En nuestro país, el tema de pensión tiene una relevancia e importancia cada vez mejor, sin embargo, y a pesar de todos coincidir en el diagnóstico, muy poco se ha hecho a lo largo del tiempo, en mejorar las condiciones actuales en que se pudiera tener una solución a esta problemática que nos produce tanto temor al momento de la jubilación, que de júbilo o alegría no tiene nada y hoy se llama pensión.

Los Países Bajos y Dinamarca tienen los mejores sistemas de pensiones a nivel mundial, donde un estudio, señala que las personas van preparando desde la juventud, paso a paso hasta como será cuando llegue la vejez y tengan que vivir de la pensión.

En general, de 37 países que fueron encuestados, con 40 mediciones diferentes, se llegó a la conclusión que, durante el año pasado, nuevamente los países nórdicos llevan la delantera en materia previsional, pero la mayoría de los restantes, consideran que se debe hacer más como es aumentar la pensión mínima, para los pensionados con bajos ingresos.

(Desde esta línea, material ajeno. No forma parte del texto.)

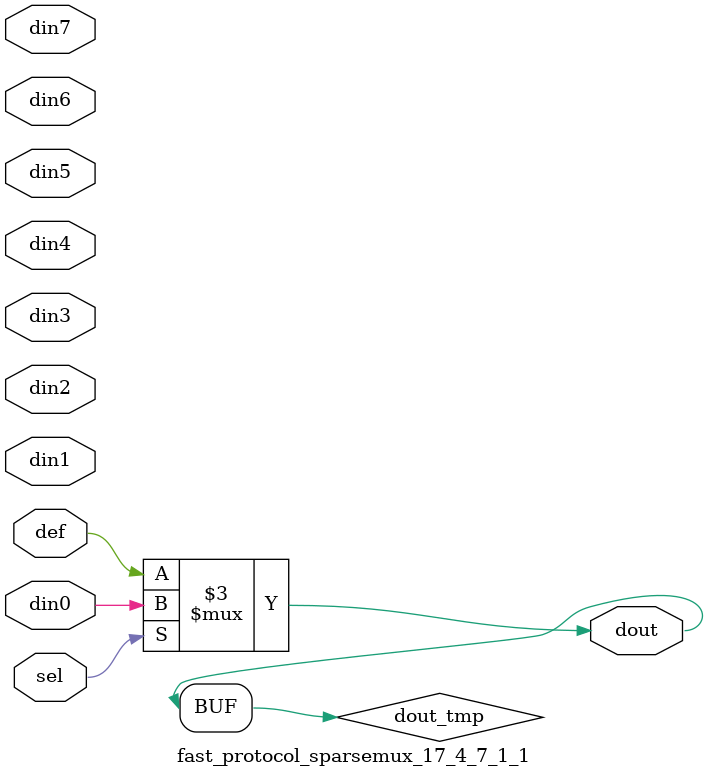
<source format=v>
`timescale 1ns / 1ps

module fast_protocol_sparsemux_17_4_7_1_1 (din0,din1,din2,din3,din4,din5,din6,din7,def,sel,dout);

parameter din0_WIDTH = 1;

parameter din1_WIDTH = 1;

parameter din2_WIDTH = 1;

parameter din3_WIDTH = 1;

parameter din4_WIDTH = 1;

parameter din5_WIDTH = 1;

parameter din6_WIDTH = 1;

parameter din7_WIDTH = 1;

parameter def_WIDTH = 1;
parameter sel_WIDTH = 1;
parameter dout_WIDTH = 1;

parameter [sel_WIDTH-1:0] CASE0 = 1;

parameter [sel_WIDTH-1:0] CASE1 = 1;

parameter [sel_WIDTH-1:0] CASE2 = 1;

parameter [sel_WIDTH-1:0] CASE3 = 1;

parameter [sel_WIDTH-1:0] CASE4 = 1;

parameter [sel_WIDTH-1:0] CASE5 = 1;

parameter [sel_WIDTH-1:0] CASE6 = 1;

parameter [sel_WIDTH-1:0] CASE7 = 1;

parameter ID = 1;
parameter NUM_STAGE = 1;



input [din0_WIDTH-1:0] din0;

input [din1_WIDTH-1:0] din1;

input [din2_WIDTH-1:0] din2;

input [din3_WIDTH-1:0] din3;

input [din4_WIDTH-1:0] din4;

input [din5_WIDTH-1:0] din5;

input [din6_WIDTH-1:0] din6;

input [din7_WIDTH-1:0] din7;

input [def_WIDTH-1:0] def;
input [sel_WIDTH-1:0] sel;

output [dout_WIDTH-1:0] dout;



reg [dout_WIDTH-1:0] dout_tmp;


always @ (*) begin
(* parallel_case *) case (sel)
    
    CASE0 : dout_tmp = din0;
    
    CASE1 : dout_tmp = din1;
    
    CASE2 : dout_tmp = din2;
    
    CASE3 : dout_tmp = din3;
    
    CASE4 : dout_tmp = din4;
    
    CASE5 : dout_tmp = din5;
    
    CASE6 : dout_tmp = din6;
    
    CASE7 : dout_tmp = din7;
    
    default : dout_tmp = def;
endcase
end


assign dout = dout_tmp;



endmodule

</source>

Chile, internacionalmente se señala que tiene un sistema de ahorro obligatorio que es necesario incrementar en otros países, como son los asiáticos, sin embargo, nuestro sistema previsional, no funciona ó mejor dicho, no ofrece mejores pensiones, porque para ello se requiere tener mejores sueldos, estabilidad laboral, mejores densidad de cotización y sostenibilidad en el tiempo, dentro de otros factores.

La esperanza de vida ha aumentado en todo el mundo, por lo mismo se requieren políticas públicas en relación a esta situación, y legislar de acuerdo a este aumento de vida, sin precedentes, y que la población de adultos mayores, cuenten con ciudades adecuadas a esta sobrevida, y principalmente que se puedan satisfacer las necesidades propias de quienes envejecen y sólo recibirán por ingreso su miserable pensión.

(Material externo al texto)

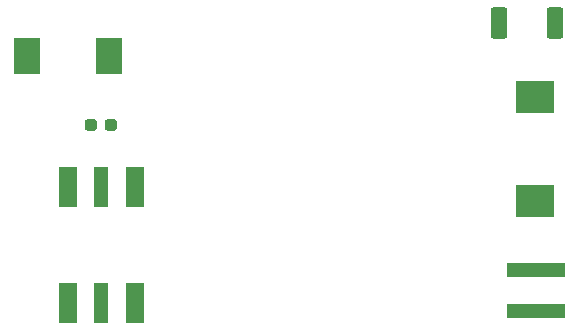
<source format=gtp>
G04 #@! TF.GenerationSoftware,KiCad,Pcbnew,(6.0.9-0)*
G04 #@! TF.CreationDate,2023-06-22T13:59:50-04:00*
G04 #@! TF.ProjectId,plucker_v03,706c7563-6b65-4725-9f76-30332e6b6963,rev?*
G04 #@! TF.SameCoordinates,Original*
G04 #@! TF.FileFunction,Paste,Top*
G04 #@! TF.FilePolarity,Positive*
%FSLAX46Y46*%
G04 Gerber Fmt 4.6, Leading zero omitted, Abs format (unit mm)*
G04 Created by KiCad (PCBNEW (6.0.9-0)) date 2023-06-22 13:59:50*
%MOMM*%
%LPD*%
G01*
G04 APERTURE LIST*
G04 Aperture macros list*
%AMRoundRect*
0 Rectangle with rounded corners*
0 $1 Rounding radius*
0 $2 $3 $4 $5 $6 $7 $8 $9 X,Y pos of 4 corners*
0 Add a 4 corners polygon primitive as box body*
4,1,4,$2,$3,$4,$5,$6,$7,$8,$9,$2,$3,0*
0 Add four circle primitives for the rounded corners*
1,1,$1+$1,$2,$3*
1,1,$1+$1,$4,$5*
1,1,$1+$1,$6,$7*
1,1,$1+$1,$8,$9*
0 Add four rect primitives between the rounded corners*
20,1,$1+$1,$2,$3,$4,$5,0*
20,1,$1+$1,$4,$5,$6,$7,0*
20,1,$1+$1,$6,$7,$8,$9,0*
20,1,$1+$1,$8,$9,$2,$3,0*%
G04 Aperture macros list end*
%ADD10RoundRect,0.237500X0.287500X0.237500X-0.287500X0.237500X-0.287500X-0.237500X0.287500X-0.237500X0*%
%ADD11R,1.620000X3.375000*%
%ADD12R,1.200000X3.375000*%
%ADD13R,2.200000X3.150000*%
%ADD14R,3.200000X2.750000*%
%ADD15RoundRect,0.249999X0.450001X1.075001X-0.450001X1.075001X-0.450001X-1.075001X0.450001X-1.075001X0*%
%ADD16R,5.000000X1.300000*%
G04 APERTURE END LIST*
D10*
X124065000Y-98552000D03*
X122315000Y-98552000D03*
D11*
X120350000Y-113622000D03*
D12*
X123190000Y-113622000D03*
D11*
X126030000Y-113622000D03*
X126030000Y-103802000D03*
D12*
X123190000Y-103802000D03*
D11*
X120350000Y-103802000D03*
D13*
X116896000Y-92710000D03*
X123896000Y-92710000D03*
D14*
X159893000Y-104984000D03*
X159893000Y-96184000D03*
D15*
X161658000Y-89916000D03*
X156858000Y-89916000D03*
D16*
X160020000Y-110772000D03*
X160020000Y-114272000D03*
M02*

</source>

Muchas veces, sucede qué por tratar de modificar la situación actual de las bajas pensiones, se hacen expectativas que no siempre son reales o posibles de cumplir, ya que los recursos son siempre limitados y también existen quienes creen que cambiando las normativas, la constitución, el congreso o hasta el gobierno de turno, por arte de magia se arreglará las pensiones y eso no sucede porque depende de muchos factores que no siempre son controlados y no son fáciles de resolver.